Transcriptomic signature of Bexarotene (Rexinoid LGD1069) on mammary gland from three transgenic mouse mammary cancer models
1 Department of Carcinogenesis, The University of Texas M.D. Anderson Cancer Center, Science Park-Research Division, Smithville, 78957, TX, USA
2 Breast Center, Departments of Medicine and Molecular and Cellular Biology, Baylor College of Medicine, Houston, 77030, TX, USA
3 Department of Molecular Oncology, Ligand Pharmaceuticals Inc., San Diego, California, 92121, USA
4 CINIBA, Facultad de Ciencias Médicas, Universidad Nacional de La Plata, La Plata, Argentina
BMC Medical Genomics 2008, 1:40 doi:10.1186/1755-8794-1-40Published: 11 September 2008
The rexinoid bexarotene (LGD1069, Targretin) is a highly selective retinoid × receptor (RXR) agonist that inhibits the growth of pre-malignant and malignant breast cells. Bexarotene was shown to suppress the development of breast cancer in transgenic mice models without side effects. The chemopreventive effects of bexarotene are due to transcriptional modulation of cell proliferation, differentiation and apoptosis. Our goal in the present study was to obtain a profile of the genes modulated by bexarotene on mammary gland from three transgenic mouse mammary cancer models in an effort to elucidate its molecular mechanism of action and for the identification of biomarkers of effectiveness.

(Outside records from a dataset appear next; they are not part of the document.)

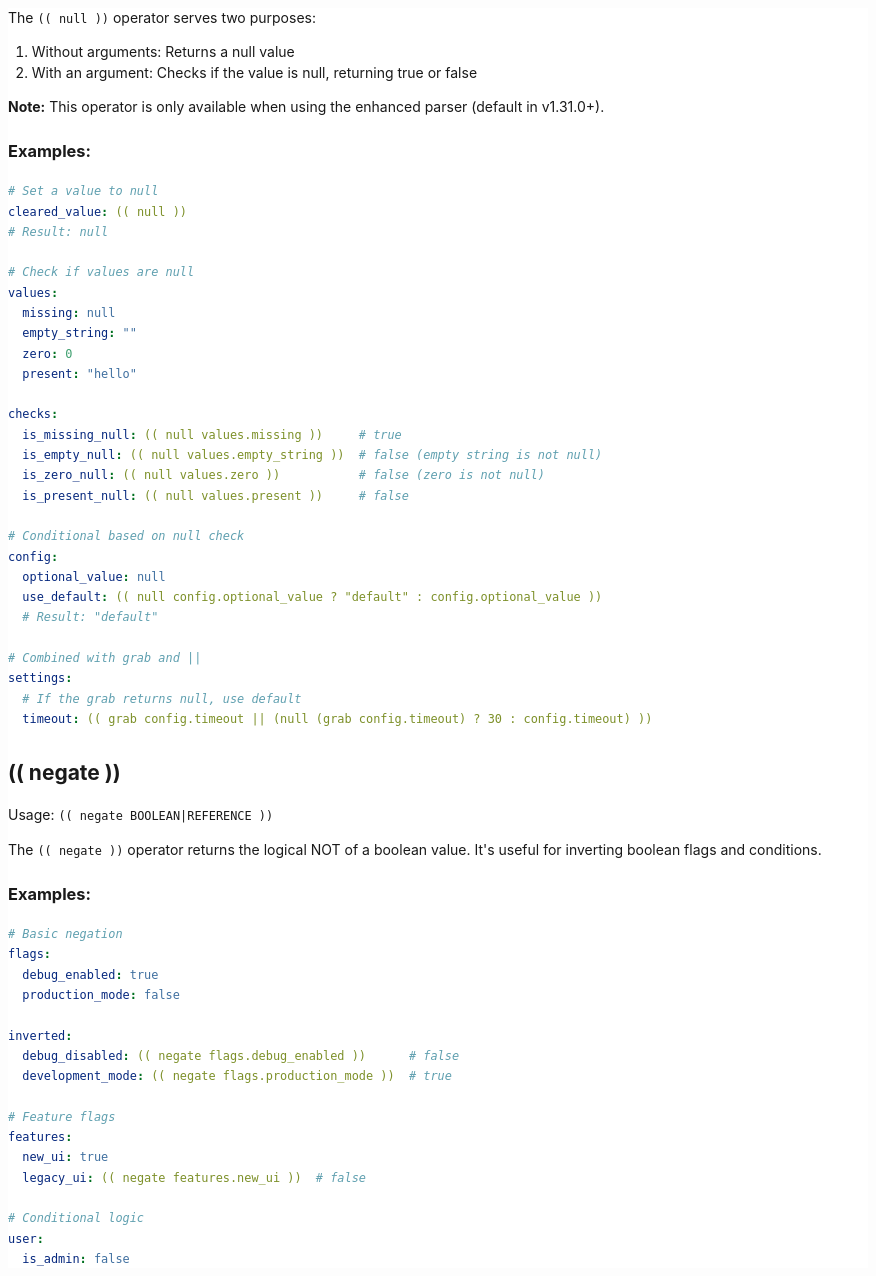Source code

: The `(( null ))` operator serves two purposes:
1. Without arguments: Returns a null value
2. With an argument: Checks if the value is null, returning true or false

**Note:** This operator is only available when using the enhanced parser (default in v1.31.0+).

### Examples:

```yaml
# Set a value to null
cleared_value: (( null ))
# Result: null

# Check if values are null
values:
  missing: null
  empty_string: ""
  zero: 0
  present: "hello"

checks:
  is_missing_null: (( null values.missing ))     # true
  is_empty_null: (( null values.empty_string ))  # false (empty string is not null)
  is_zero_null: (( null values.zero ))           # false (zero is not null)
  is_present_null: (( null values.present ))     # false

# Conditional based on null check
config:
  optional_value: null
  use_default: (( null config.optional_value ? "default" : config.optional_value ))
  # Result: "default"

# Combined with grab and ||
settings:
  # If the grab returns null, use default
  timeout: (( grab config.timeout || (null (grab config.timeout) ? 30 : config.timeout) ))
```

## (( negate ))

Usage: `(( negate BOOLEAN|REFERENCE ))`

The `(( negate ))` operator returns the logical NOT of a boolean value. It's useful for inverting boolean flags and conditions.

### Examples:

```yaml
# Basic negation
flags:
  debug_enabled: true
  production_mode: false

inverted:
  debug_disabled: (( negate flags.debug_enabled ))      # false
  development_mode: (( negate flags.production_mode ))  # true

# Feature flags
features:
  new_ui: true
  legacy_ui: (( negate features.new_ui ))  # false

# Conditional logic
user:
  is_admin: false
```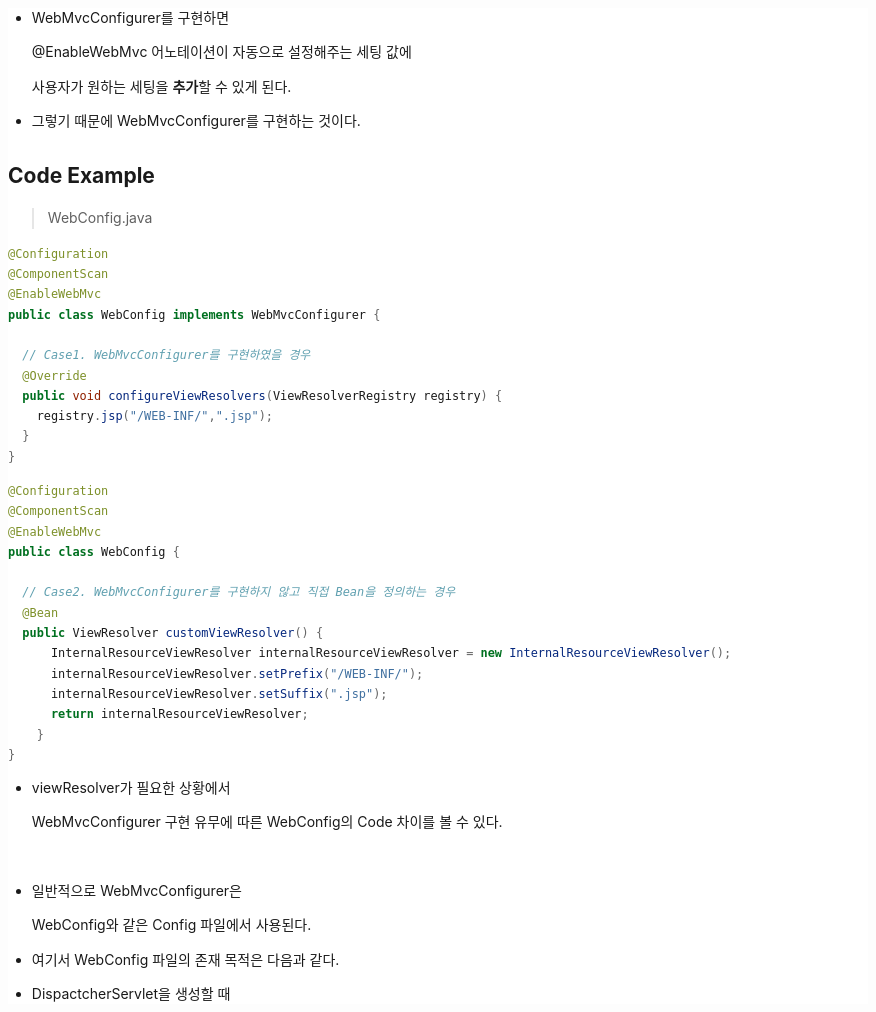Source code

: * WebMvcConfigurer를 구현하면

  @EnableWebMvc 어노테이션이 자동으로 설정해주는 세팅 값에

  사용자가 원하는 세팅을 **추가**할 수 있게 된다.

* 그렇기 때문에 WebMvcConfigurer를 구현하는 것이다.


## Code Example

> WebConfig.java

``` java
@Configuration
@ComponentScan
@EnableWebMvc
public class WebConfig implements WebMvcConfigurer {

  // Case1. WebMvcConfigurer를 구현하였을 경우
  @Override
  public void configureViewResolvers(ViewResolverRegistry registry) {
    registry.jsp("/WEB-INF/",".jsp");
  }
}
```

``` java
@Configuration
@ComponentScan
@EnableWebMvc
public class WebConfig {

  // Case2. WebMvcConfigurer를 구현하지 않고 직접 Bean을 정의하는 경우
  @Bean
  public ViewResolver customViewResolver() {
      InternalResourceViewResolver internalResourceViewResolver = new InternalResourceViewResolver();
      internalResourceViewResolver.setPrefix("/WEB-INF/");
      internalResourceViewResolver.setSuffix(".jsp");
      return internalResourceViewResolver;
    }
}
```

* viewResolver가 필요한 상황에서

  WebMvcConfigurer 구현 유무에 따른 WebConfig의 Code 차이를 볼 수 있다.

<br>

* 일반적으로 WebMvcConfigurer은 

  WebConfig와 같은 Config 파일에서 사용된다.

* 여기서 WebConfig 파일의 존재 목적은 다음과 같다.

* DispactcherServlet을 생성할 때
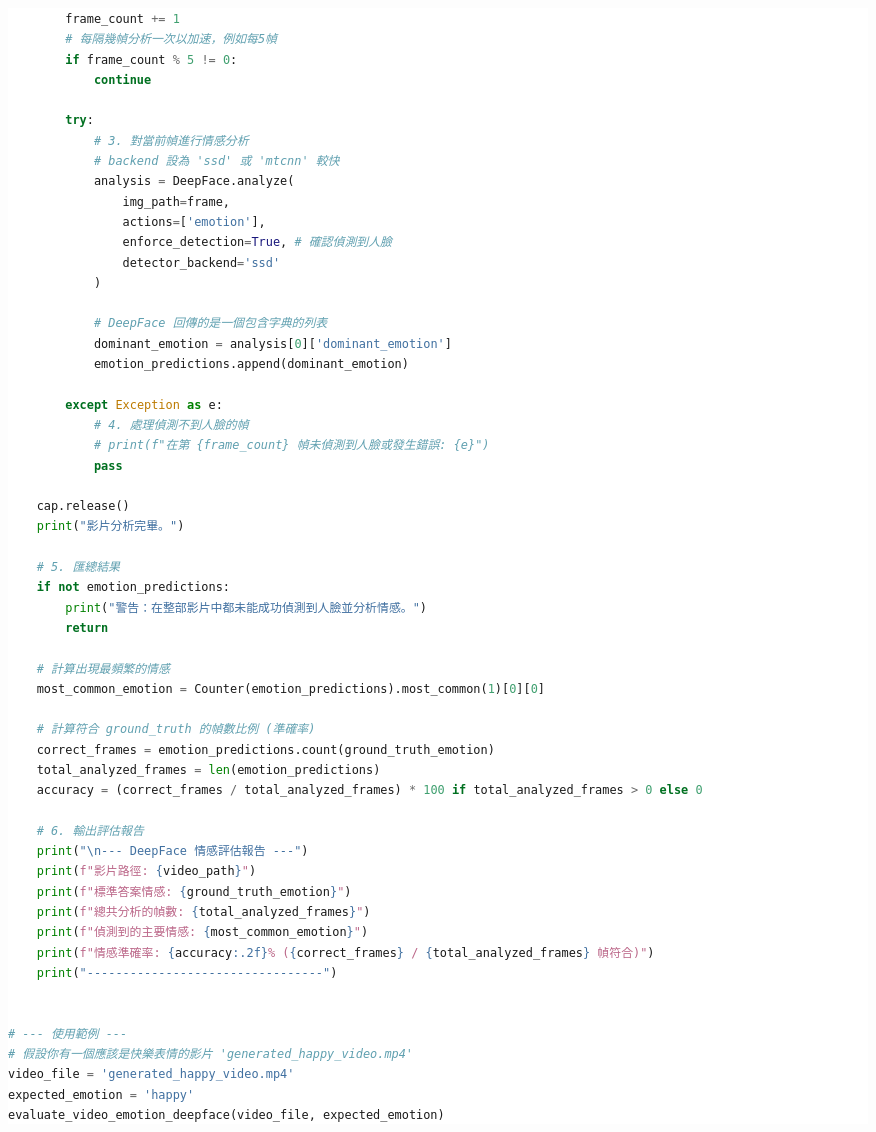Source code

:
 ```python
        frame_count += 1
        # 每隔幾幀分析一次以加速，例如每5幀
        if frame_count % 5 != 0:
            continue
            
        try:
            # 3. 對當前幀進行情感分析
            # backend 設為 'ssd' 或 'mtcnn' 較快
            analysis = DeepFace.analyze(
                img_path=frame, 
                actions=['emotion'], 
                enforce_detection=True, # 確認偵測到人臉
                detector_backend='ssd' 
            )
            
            # DeepFace 回傳的是一個包含字典的列表
            dominant_emotion = analysis[0]['dominant_emotion']
            emotion_predictions.append(dominant_emotion)

        except Exception as e:
            # 4. 處理偵測不到人臉的幀
            # print(f"在第 {frame_count} 幀未偵測到人臉或發生錯誤: {e}")
            pass
            
    cap.release()
    print("影片分析完畢。")

    # 5. 匯總結果
    if not emotion_predictions:
        print("警告：在整部影片中都未能成功偵測到人臉並分析情感。")
        return

    # 計算出現最頻繁的情感
    most_common_emotion = Counter(emotion_predictions).most_common(1)[0][0]
    
    # 計算符合 ground_truth 的幀數比例 (準確率)
    correct_frames = emotion_predictions.count(ground_truth_emotion)
    total_analyzed_frames = len(emotion_predictions)
    accuracy = (correct_frames / total_analyzed_frames) * 100 if total_analyzed_frames > 0 else 0

    # 6. 輸出評估報告
    print("\n--- DeepFace 情感評估報告 ---")
    print(f"影片路徑: {video_path}")
    print(f"標準答案情感: {ground_truth_emotion}")
    print(f"總共分析的幀數: {total_analyzed_frames}")
    print(f"偵測到的主要情感: {most_common_emotion}")
    print(f"情感準確率: {accuracy:.2f}% ({correct_frames} / {total_analyzed_frames} 幀符合)")
    print("---------------------------------")


# --- 使用範例 ---
# 假設你有一個應該是快樂表情的影片 'generated_happy_video.mp4'
video_file = 'generated_happy_video.mp4'
expected_emotion = 'happy'
evaluate_video_emotion_deepface(video_file, expected_emotion)
```
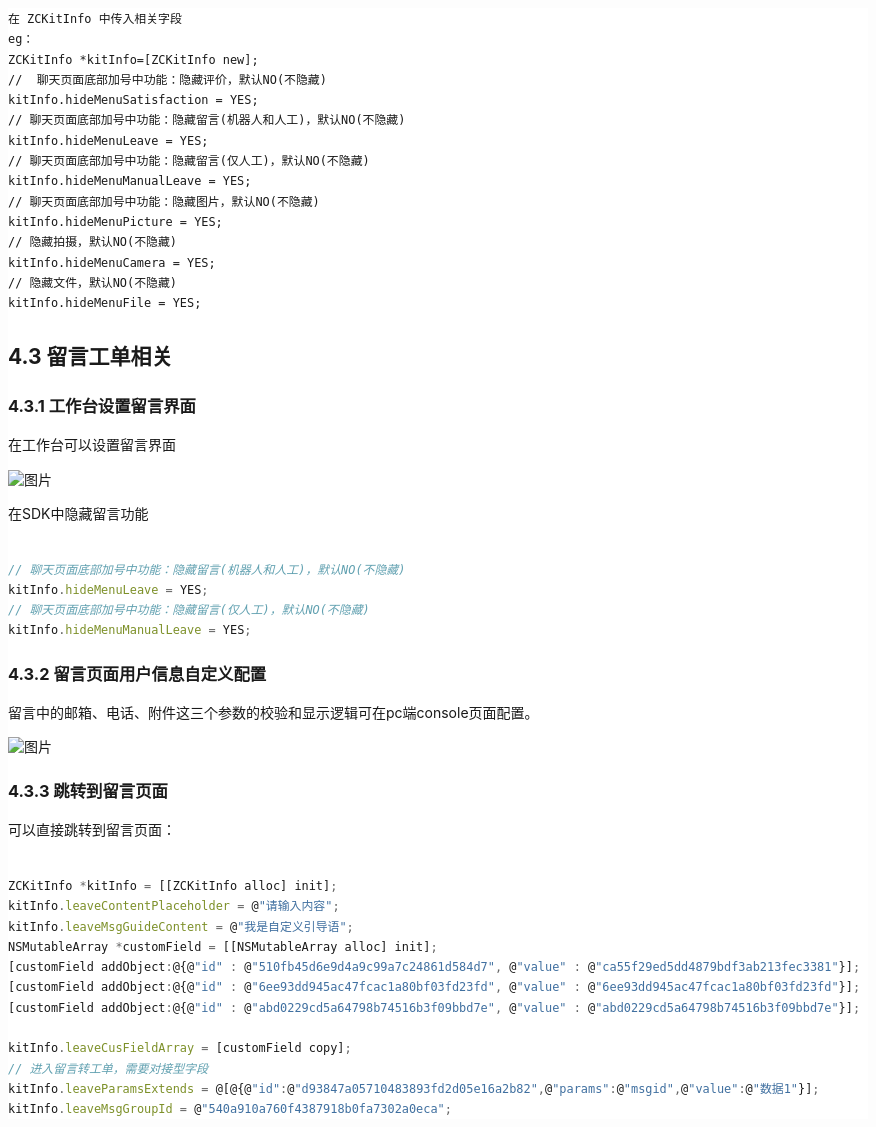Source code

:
 ```
在 ZCKitInfo 中传入相关字段
eg：
ZCKitInfo *kitInfo=[ZCKitInfo new]; 
//  聊天页面底部加号中功能：隐藏评价，默认NO(不隐藏)
kitInfo.hideMenuSatisfaction = YES;
// 聊天页面底部加号中功能：隐藏留言(机器人和人工)，默认NO(不隐藏)
kitInfo.hideMenuLeave = YES;
// 聊天页面底部加号中功能：隐藏留言(仅人工)，默认NO(不隐藏)
kitInfo.hideMenuManualLeave = YES;
// 聊天页面底部加号中功能：隐藏图片，默认NO(不隐藏)
kitInfo.hideMenuPicture = YES;
// 隐藏拍摄，默认NO(不隐藏)
kitInfo.hideMenuCamera = YES;
// 隐藏文件，默认NO(不隐藏)
kitInfo.hideMenuFile = YES;

```



## 4.3 留言工单相关

### 4.3.1 工作台设置留言界面
在工作台可以设置留言界面

![图片](https://img.sobot.com/mobile/sdk/images/i_4_3_4_1.png)

在SDK中隐藏留言功能  

```js  

// 聊天页面底部加号中功能：隐藏留言(机器人和人工)，默认NO(不隐藏)
kitInfo.hideMenuLeave = YES;
// 聊天页面底部加号中功能：隐藏留言(仅人工)，默认NO(不隐藏)
kitInfo.hideMenuManualLeave = YES;

```

### 4.3.2 留言页面用户信息自定义配置  
留言中的邮箱、电话、附件这三个参数的校验和显示逻辑可在pc端console页面配置。

![图片](https://img.sobot.com/mobile/sdk/images/i_4_3_1_1.png)

### 4.3.3 跳转到留言页面
可以直接跳转到留言页面：

```js

ZCKitInfo *kitInfo = [[ZCKitInfo alloc] init];
kitInfo.leaveContentPlaceholder = @"请输入内容";
kitInfo.leaveMsgGuideContent = @"我是自定义引导语";
NSMutableArray *customField = [[NSMutableArray alloc] init];
[customField addObject:@{@"id" : @"510fb45d6e9d4a9c99a7c24861d584d7", @"value" : @"ca55f29ed5dd4879bdf3ab213fec3381"}];
[customField addObject:@{@"id" : @"6ee93dd945ac47fcac1a80bf03fd23fd", @"value" : @"6ee93dd945ac47fcac1a80bf03fd23fd"}];
[customField addObject:@{@"id" : @"abd0229cd5a64798b74516b3f09bbd7e", @"value" : @"abd0229cd5a64798b74516b3f09bbd7e"}];
                        
kitInfo.leaveCusFieldArray = [customField copy];
// 进入留言转工单，需要对接型字段
kitInfo.leaveParamsExtends = @[@{@"id":@"d93847a05710483893fd2d05e16a2b82",@"params":@"msgid",@"value":@"数据1"}];
kitInfo.leaveMsgGroupId = @"540a910a760f4387918b0fa7302a0eca";
```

Serial analysis of gene expression (SAGE) was employed to profile the transcriptome of p53-null, MMTV-ErbB2, and C3(1)-SV40 mammary cells obtained from mice treated with bexarotene and their corresponding controls.
This resulted in a dataset of approximately 360,000 transcript tags representing over 20,000 mRNAs from a total of 6 different SAGE libraries. Analysis of gene expression changes induced by bexarotene in mammary gland revealed that 89 genes were dysregulated among the three transgenic mouse mammary models. From these, 9 genes were common to the three models studied.
Analysis of the indicated core of transcripts and protein-protein interactions of this commonly modulated genes indicate two functional modules significantly affected by rexinoid bexarotene related to protein biosynthesis and bioenergetics signatures, in addition to the targeting of cancer-causing genes related with cell proliferation, differentiation and apoptosis.